The achingly beautiful opening chorus at first just sounds like a lament, but has some hidden messages which reveal the salvation. First, in the instrumental introduction,  there is an ascending (the way to salvation/heaven) line in the violins at the same time as there is a chromatic descending line (the struggle/affliction) in the oboes, illustrating the last two lines of the text of that chorus:

Der schmale Weg ist trübsalvoll, (The narrow way is full of affliction)
Den ich zum Himmel wandern soll. (by which I must travel to heaven.)

Click here to see that visualized by Thomas Braatz on the Bach Cantatas website.

While the Leipzig congregation might have missed this first hidden message, they would have gotten the second: the text communicated through the well-known chorale tune. The same way my Dutch calvinist great-grandmother had all the verses of all the Psalm texts memorized, the Lutherans in Bach’s time knew all their chorales and would immediately think of the text when hearing the tune.
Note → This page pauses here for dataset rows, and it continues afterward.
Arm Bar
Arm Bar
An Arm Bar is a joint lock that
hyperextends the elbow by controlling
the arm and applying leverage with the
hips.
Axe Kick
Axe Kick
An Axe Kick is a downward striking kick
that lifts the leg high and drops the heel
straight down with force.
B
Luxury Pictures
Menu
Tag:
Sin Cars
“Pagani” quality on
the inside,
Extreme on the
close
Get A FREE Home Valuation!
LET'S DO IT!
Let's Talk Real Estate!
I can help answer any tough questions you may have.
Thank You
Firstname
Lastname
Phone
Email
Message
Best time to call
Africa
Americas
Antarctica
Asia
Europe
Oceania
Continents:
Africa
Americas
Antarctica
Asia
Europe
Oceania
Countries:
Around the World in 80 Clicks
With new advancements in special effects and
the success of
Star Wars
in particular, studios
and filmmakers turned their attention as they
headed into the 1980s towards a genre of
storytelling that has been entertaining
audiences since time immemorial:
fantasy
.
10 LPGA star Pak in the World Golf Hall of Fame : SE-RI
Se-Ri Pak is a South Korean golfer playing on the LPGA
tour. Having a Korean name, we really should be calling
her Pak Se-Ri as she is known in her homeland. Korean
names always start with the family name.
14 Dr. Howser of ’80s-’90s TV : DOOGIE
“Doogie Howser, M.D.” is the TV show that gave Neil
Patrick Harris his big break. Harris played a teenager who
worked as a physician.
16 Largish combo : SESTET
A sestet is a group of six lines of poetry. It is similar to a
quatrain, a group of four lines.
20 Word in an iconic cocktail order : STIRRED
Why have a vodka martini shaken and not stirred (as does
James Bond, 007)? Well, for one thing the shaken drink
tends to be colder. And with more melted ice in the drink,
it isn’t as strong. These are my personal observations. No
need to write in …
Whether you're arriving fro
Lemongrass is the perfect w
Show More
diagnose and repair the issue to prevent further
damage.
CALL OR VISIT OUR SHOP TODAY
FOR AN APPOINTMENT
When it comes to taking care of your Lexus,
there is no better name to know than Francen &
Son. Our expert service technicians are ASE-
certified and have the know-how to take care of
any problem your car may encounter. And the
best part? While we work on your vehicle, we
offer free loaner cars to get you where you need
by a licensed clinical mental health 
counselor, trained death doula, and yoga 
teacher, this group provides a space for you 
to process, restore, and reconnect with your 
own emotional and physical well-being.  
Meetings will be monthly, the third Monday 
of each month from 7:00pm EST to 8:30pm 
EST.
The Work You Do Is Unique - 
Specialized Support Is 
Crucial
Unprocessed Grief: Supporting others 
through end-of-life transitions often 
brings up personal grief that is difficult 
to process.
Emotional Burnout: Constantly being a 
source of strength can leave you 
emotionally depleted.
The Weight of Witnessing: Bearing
For this opening chorus, Bach chose the tune of O Jesu Christ mein’s Lebens Licht, so there was some glorification of Jesus right there amidst the lamentation:

O Jesu Christ mein’s Lebens Licht
Mein Hort, mein Trost, mein Zuversicht
Auf Erden bin ich nur ein Gast
Und drückt mich sehr der Sünden Last
.

O Jesus Christ, light of my life,
my refuge, my comfort, my reassurance,
on earth I am only a guest

And the burden of sin presses down heavily upon me.

And to make this stand out, Bach uses his “pay attention!” trick again, letting this chorale melody appear in a for him very unusual place: the vocal bass line. To emphasize it, he doubles it with a trombone (which is probably also the reason why this cantata is almost never performed today, because who is going to hire an expensive trombonist just to play along with the choir in one part of the cantata?).

In the other outstanding part of this cantata, the soprano/alto duet, this is all reversed: the music sounds absolutely happy, but if you look at the score, you see a visual illustration of the text in the middle section:  Mein Kreuz hilft Jesus tragen (Jesus helps to bear my cross). When the oboe line goes up, the continuo line goes down, and when one vocal line goes up, the other vocal line goes down. On top of that, there are four sharps in the key signature (in Bach’s manuscript this would look like four crosses and a sharp is also called a “cross” in German). We know from other works that hidden messages like this are not a coincidence in Bach’s writing.

Wieneke Gorter, January 16, 2016.  Links updated January 10, 2018 and January 31, 2020.

*Seen in the context of the chorale cantata series of 1724/1725, this is not unusual at all. On Several occasions before this Sunday in 1725, Bach had decided to focus more on the text of the chorale he had chosen for the cantata than on the Gospel reading for that day. See for example my post about December 31, 1724 and January 1, 1725.